The way the election-year rhetoric is flying over the NYPD you'd think we're back in the Giuliani era.
The fight over two police monitoring bills intensified yesterday with Mayor Bloomberg and Police Commissioner Ray Kelly both ripping two proposed pieces of legislation that would create an inspector general and allow New Yorkers to file racial profiling lawsuits in state court.
"Take heart, al Qaeda wannabes, because the City Council has found a way to undermine our partners,'' a not-so-understated Kelly said at a press conference at One Police Plaza.
The Post's Bob McManus blasted City Council Speaker Christine Quinn for allowing both bills to come to a likely vote later this week, saying this marks her evolution "from clear-headed paladin of public safety to just another attention-mongering NYPD ankle-biter seeking higher office."
Interestingly, Bloomberg avoided criticizing Quinn, the candidate he apparently dislikes the least in the campaign to succeed him in City Hall.

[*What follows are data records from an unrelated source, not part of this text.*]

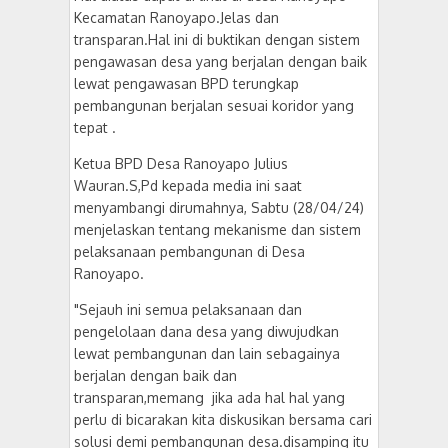
Kecamatan Ranoyapo.Jelas dan
transparan.Hal ini di buktikan dengan sistem
pengawasan desa yang berjalan dengan baik
lewat pengawasan BPD terungkap
pembangunan berjalan sesuai koridor yang
tepat .
Ketua BPD Desa Ranoyapo Julius
Wauran.S,Pd kepada media ini saat
menyambangi dirumahnya, Sabtu (28/04/24)
menjelaskan tentang mekanisme dan sistem
pelaksanaan pembangunan di Desa
Ranoyapo.
"Sejauh ini semua pelaksanaan dan
pengelolaan dana desa yang diwujudkan
lewat pembangunan dan lain sebagainya
berjalan dengan baik dan
transparan,memang jika ada hal hal yang
perlu di bicarakan kita diskusikan bersama cari
solusi demi pembangunan desa.disamping itu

For the record, Quinn supports an inspector general but opposes the racial profiling bill saying it would create "a real risk that a multitude of state court judges issue rulings that could take control of police policy away from the mayor and commissioner."

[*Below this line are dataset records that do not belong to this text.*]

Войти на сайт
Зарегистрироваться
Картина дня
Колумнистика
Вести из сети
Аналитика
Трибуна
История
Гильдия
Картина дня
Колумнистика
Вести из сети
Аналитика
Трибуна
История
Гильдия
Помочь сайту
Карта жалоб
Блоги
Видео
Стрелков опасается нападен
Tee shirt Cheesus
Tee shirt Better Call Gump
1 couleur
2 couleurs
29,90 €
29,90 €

Opponents of the inspector general bill make the same argument as well as noting that there are already plenty of monitors over the NYPD including a massive Internal Affairs bureau and the Civilian Complaint Review Board. While all that may be true, the numbers behind the police's stop-and-frisk tactic are giving their critics plenty to chew on: more than 85% of those who are stopped are either black or Latino, and nearly 90% have been released without being charged. It's something more reminiscent of Vienna after the war than New York City in 2013.

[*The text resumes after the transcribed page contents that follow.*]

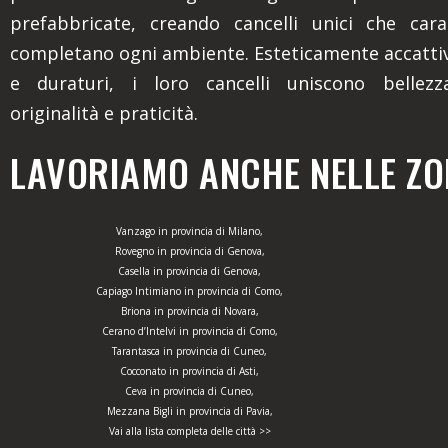
prefabbricate, creando cancelli unici che cara
completano ogni ambiente. Esteticamente accattiv
e duraturi, i loro cancelli uniscono bellezza
originalità e praticità.
LAVORIAMO ANCHE NELLE ZON
Vanzago in provincia di Milano,
Rovegno in provincia di Genova,
Casella in provincia di Genova,
Capiago Intimiano in provincia di Como,
Briona in provincia di Novara,
Cerano d’Intelvi in provincia di Como,
Tarantasca in provincia di Cuneo,
Cocconato in provincia di Asti,
Ceva in provincia di Cuneo,
Mezzana Bigli in provincia di Pavia,
Vai alla lista completa delle città >>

It's not clear to me if this will become a defining issue in the mayor's race – with all of the Democratic candidates on similar pages by decrying or expressing concerns about NYPD tactics. While some of the candidates support the legislation – and Justice Department oversight of the tactic – and some don't, the gradations on the issue among them are gray. Meanwhile, a federal judge – who appears sympathetic to the critics – is going to rule on the constitutionality of the practice later this year. And should crime inch back up – for whatever reasons – the rhetoric will only get hotter.